Pi Pavonis

Observation data Epoch J2000 Equinox J2000
- Constellation: Pavo
- Right ascension: 18^{h} 08^{m} 34.81459^{s}
- Declination: −63° 40′ 06.7906″
- Apparent magnitude (V): 4.33

Characteristics
- Spectral type: kA4hF0mF2 III + KV
- U−B color index: +0.17
- B−V color index: +0.23

Astrometry
- Radial velocity (R_{v}): −15.60 km/s
- Proper motion (μ): RA: +18.02 mas/yr Dec.: -207.57 mas/yr
- Parallax (π): 25.09±0.17 mas
- Distance: 130.0 ± 0.9 ly (39.9 ± 0.3 pc)
- Absolute magnitude (M_{V}): 1.33

Details

A
- Mass: 1.80 M_{☉}
- Radius: 2.80 R_{☉}
- Luminosity: 24.69±0.36 L_{☉}
- Surface gravity (log g): 3.81 cgs
- Temperature: 7,560 K
- Metallicity [Fe/H]: 0.27 dex
- Rotational velocity (v sin i): 30.0 km/s
- Age: 1.4 Gyr

B
- Mass: 0.76 M_{☉}
- Radius: 0.70 R_{☉}
- Temperature: 4,710 K
- Component: B
- Angular distance: 959 mas
- Projected separation: 39.3 AU
- Other designations: π Pav, CPD−63°4292, FK5 3437, GC 24665, HD 165040, HIP 88866, HR 6745, SAO 254147

Database references
- SIMBAD: data

= Pi Pavonis =

Binary star in the constellation Pavo

π Pavonis, Latinized as Pi Pavonis, is a binary star in the constellation Pavo. It is a white-hued star that is visible to the naked eye as a faint point of light with an apparent visual magnitude of 4.33. The distance to this object is 130 light years based on parallax, but it is drifting closer to the Sun with a radial velocity of −15.6 km/s.

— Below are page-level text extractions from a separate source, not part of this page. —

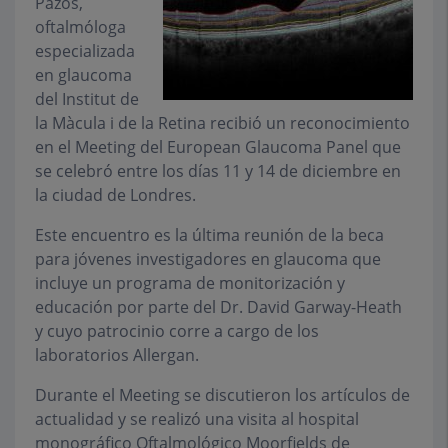
Pazos,
oftalmóloga
especializada
en glaucoma
del Institut de
la Màcula i de la Retina recibió un reconocimiento
en el Meeting del European Glaucoma Panel que
se celebró entre los días 11 y 14 de diciembre en
la ciudad de Londres.
Este encuentro es la última reunión de la beca
para jóvenes investigadores en glaucoma que
incluye un programa de monitorización y
educación por parte del Dr. David Garway-Heath
y cuyo patrocinio corre a cargo de los
laboratorios Allergan.
Durante el Meeting se discutieron los artículos de
actualidad y se realizó una visita al hospital
monográfico Oftalmológico Moorfields de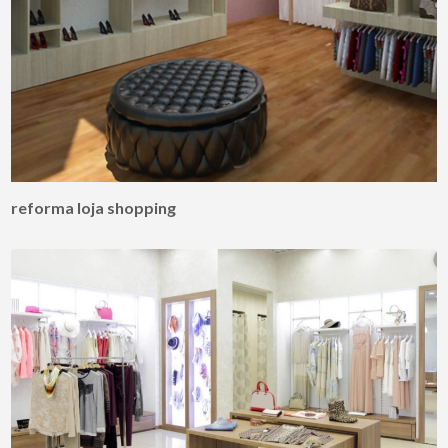
reforma loja shopping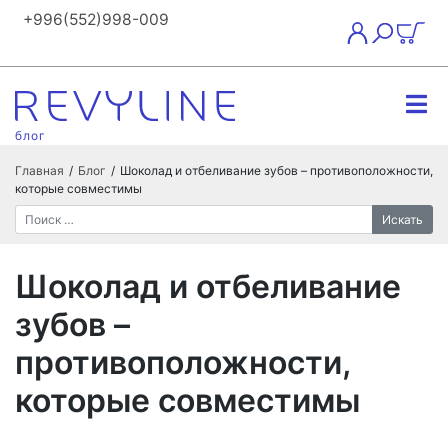
+996(552)998-009
блог
Главная
/
Блог
/
Шоколад и отбеливание зубов – противоположности,
которые совместимы
Искать
Шоколад и отбеливание
зубов –
противоположности,
которые совместимы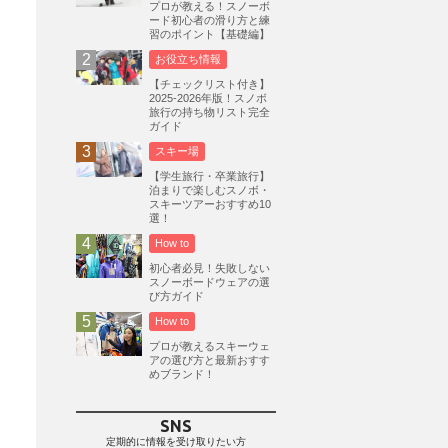
プロが教える！スノーボ
ード初心者の滑り方と練
志賀高原
3
習のポイント【基礎編】
軽井沢プリンスホテルスキー場
1
お役立ち情報
白馬岩岳スノーフィールド
9
【チェックリスト付き】
2025-2026年版！スノボ
エイブル白馬五竜
5
旅行の持ち物リスト完全
ガイド
群馬みなかみほうだいぎスキー場
1
スキー場
ハンターマウンテン塩原
2
【学生旅行・卒業旅行】
グランスノー奥伊吹
1
泊まりで楽しむスノボ・
スキーツアーおすすめ10
川場スキー場
3
関東
5
選！
FUSO SKI & BOOTS TUNE
7
How to
SAJ
4
株式会社アルペン
初心者必見！失敗しない
4
スノーボードウェアの選
北海道
1
札幌
1
滋賀県
2
び方ガイド
How to
キャンペーン
5
全国旅行支援
1
プロが教えるスキーウェ
長野
16
朝発日帰り
8
アの選び方と最新おすす
めブランド！
初すべり
8
夏のアウトドア
2
ハイキング
1
入笠山
1
SNS
温泉
2
JRSKI
2
定期的に情報を受け取りたい方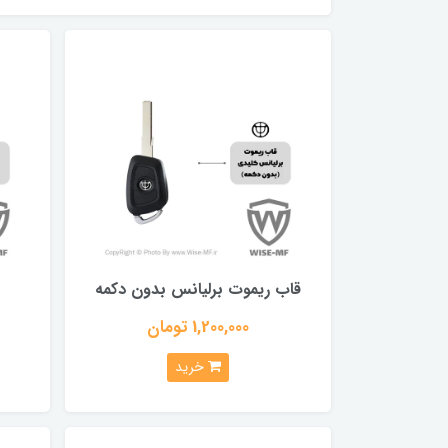
قاب ریموت برلیانس بدون دکمه
1,200,000 تومان
خرید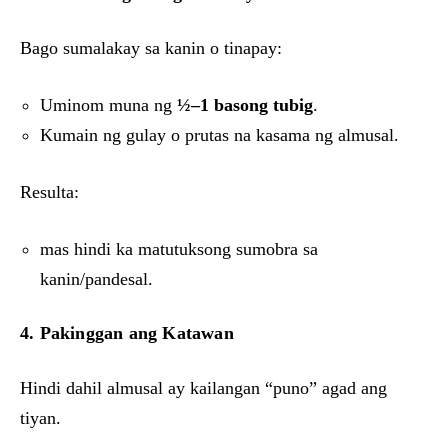
Bago sumalakay sa kanin o tinapay:
Uminom muna ng
½–1 basong tubig
.
Kumain ng gulay o prutas na kasama ng almusal.
Resulta:
mas hindi ka matutuksong sumobra sa
kanin/pandesal.
4. Pakinggan ang Katawan
Hindi dahil almusal ay kailangan “puno” agad ang
tiyan.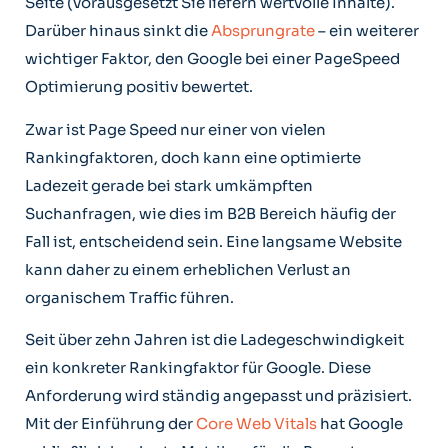
Seite (vorausgesetzt Sie liefern wertvolle Inhalte).
Darüber hinaus sinkt die
Absprungrate
– ein weiterer
wichtiger Faktor, den Google bei einer PageSpeed
Optimierung positiv bewertet.
Zwar ist Page Speed nur einer von vielen
Rankingfaktoren, doch kann eine optimierte
Ladezeit gerade bei stark umkämpften
Suchanfragen, wie dies im B2B Bereich häufig der
Fall ist, entscheidend sein. Eine langsame Website
kann daher zu einem erheblichen Verlust an
organischem Traffic führen.
Seit über zehn Jahren ist die Ladegeschwindigkeit
ein konkreter Rankingfaktor für Google. Diese
Anforderung wird ständig angepasst und präzisiert.
Mit der Einführung der
Core Web Vitals
hat Google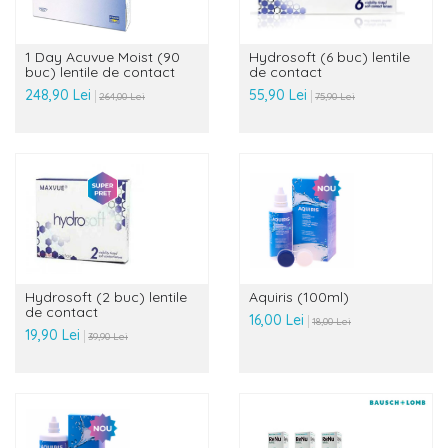
1 Day Acuvue Moist (90
Hydrosoft (6 buc) lentile
buc) lentile de contact
de contact
248,90 Lei
55,90 Lei
264,00 Lei
75,90 Lei
Hydrosoft (2 buc) lentile
Aquiris (100ml)
de contact
16,00 Lei
18,00 Lei
19,90 Lei
39,90 Lei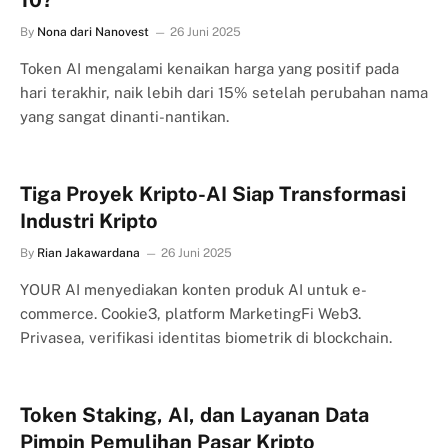
10?
By
Nona dari Nanovest
26 Juni 2025
Token AI mengalami kenaikan harga yang positif pada
hari terakhir, naik lebih dari 15% setelah perubahan nama
yang sangat dinanti-nantikan.
Tiga Proyek Kripto-AI Siap Transformasi
Industri Kripto
By
Rian Jakawardana
26 Juni 2025
YOUR AI menyediakan konten produk AI untuk e-
commerce. Cookie3, platform MarketingFi Web3.
Privasea, verifikasi identitas biometrik di blockchain.
Token Staking, AI, dan Layanan Data
Pimpin Pemulihan Pasar Kripto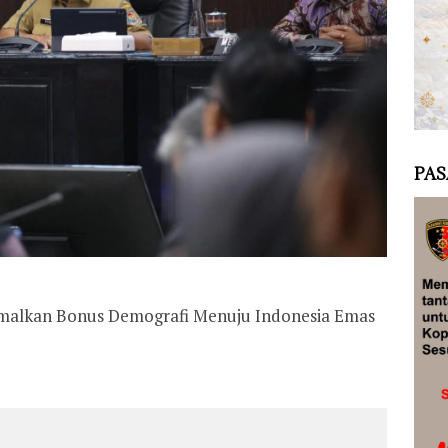
PAS
imalkan Bonus Demografi Menuju Indonesia Emas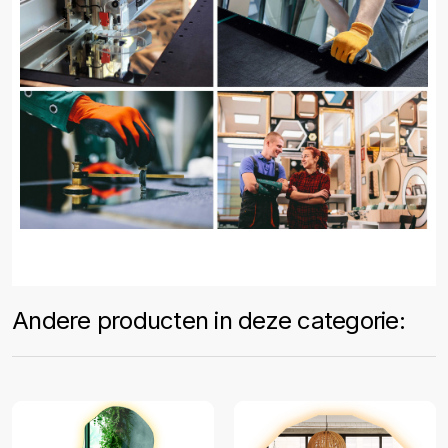
Andere producten in deze categorie: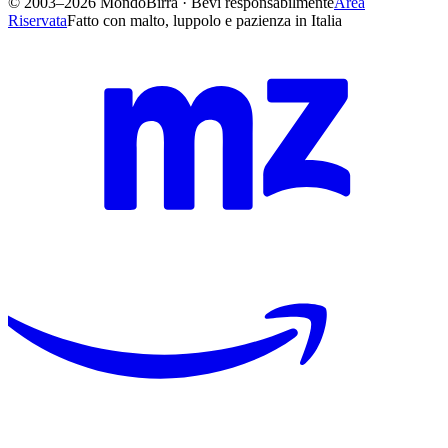
© 2003–2026 MondoBirra · Bevi responsabilmente
Area
Riservata
Fatto con malto, luppolo e pazienza in Italia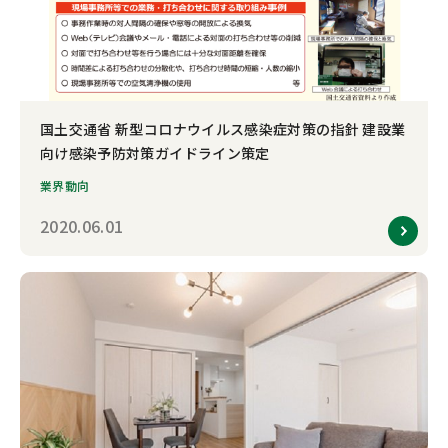
国土交通省 新型コロナウイルス感染症対策の指針 建設業
向け感染予防対策ガイドライン策定
業界動向
2020.06.01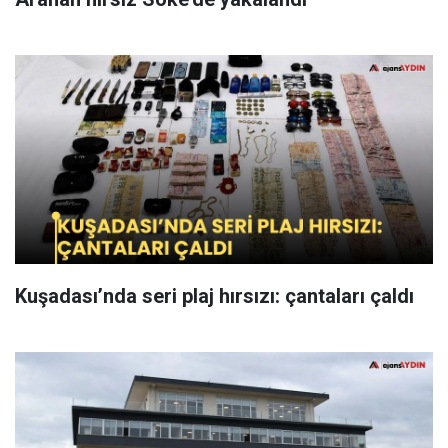
Kuşadası’nda seri plaj hırsızı: çantaları çaldı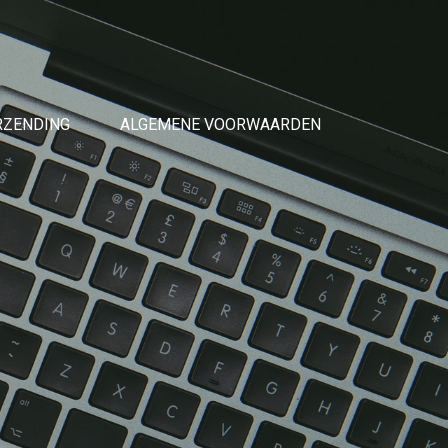
RZENDING
ALGEMENE VOORWAARDEN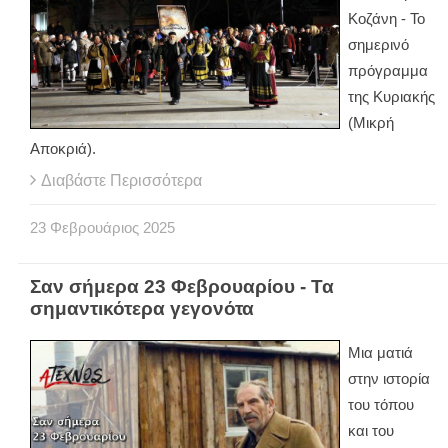
Κοζάνη - Το
σημερινό
πρόγραμμα
της Κυριακής
(Μικρή
Αποκριά).
Διαβάστε Περισσότερα
23
Φεβρουάριος
2025
Σαν σήμερα 23 Φεβρουαρίου - Τα
σημαντικότερα γεγονότα
Μια ματιά
στην ιστορία
του τόπου
και του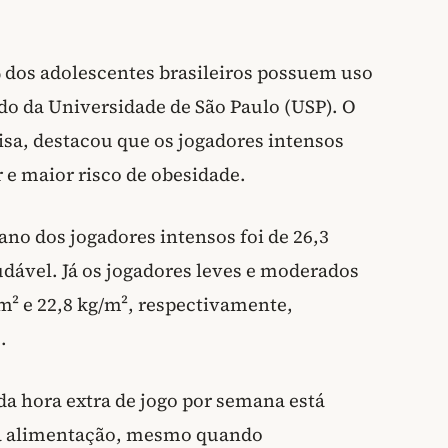
dos adolescentes brasileiros possuem uso
o da Universidade de São Paulo (USP). O
isa, destacou que os jogadores intensos
 e maior risco de obesidade.
no dos jogadores intensos foi de 26,3
dável. Já os jogadores leves e moderados
² e 22,8 kg/m², respectivamente,
.
da hora extra de jogo por semana está
da alimentação, mesmo quando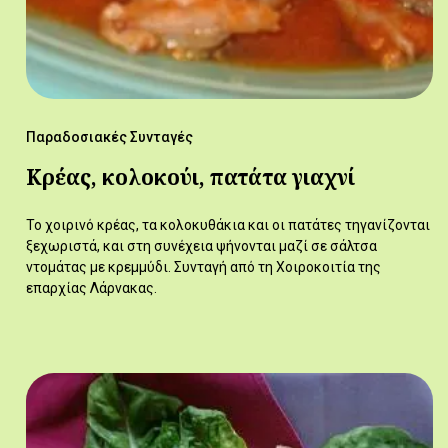
Παραδοσιακές Συνταγές
Κρέας, κολοκούι, πατάτα γιαχνί
Το χοιρινό κρέας, τα κολοκυθάκια και οι πατάτες τηγανίζονται
ξεχωριστά, και στη συνέχεια ψήνονται μαζί σε σάλτσα
ντομάτας με κρεμμύδι. Συνταγή από τη Χοιροκοιτία της
επαρχίας Λάρνακας.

The primary component is an chemically peculiar star that displays an abundance anomaly of strontium. Gray & Garrison (1989) classify it as kA4hF0mF2 III, matching a giant Am star with the calcium K line of an A4 star, the hydrogen lines of a cooler F0 star, and the metal lines of a F2 star. However, Loden and Sundman (1989) don't consider it to be a giant and list it as an Ap star. It is 1.4 billion years old with 1.8 times the mass of the Sun and 2.8 times the Sun's radius. The star is radiating 24.7 times the Sun's luminosity from its photosphere at an effective temperature of 7,560 K.

The secondary is a K-type main-sequence star, much smaller than its primary, at 0.76 solar masses and 0.7 solar radii. It has an effective temperature 4,710 K and is 3.63 magnitudes fainter than the primary in the H band. They are separated by 39.3 astronomical units and have an estimated orbital period of 150 years.

There is evidence for another companion using Hipparcos-Gaia astrometry, which should be a star with less than 0.7 times the mass of the Sun, closer to the primary star.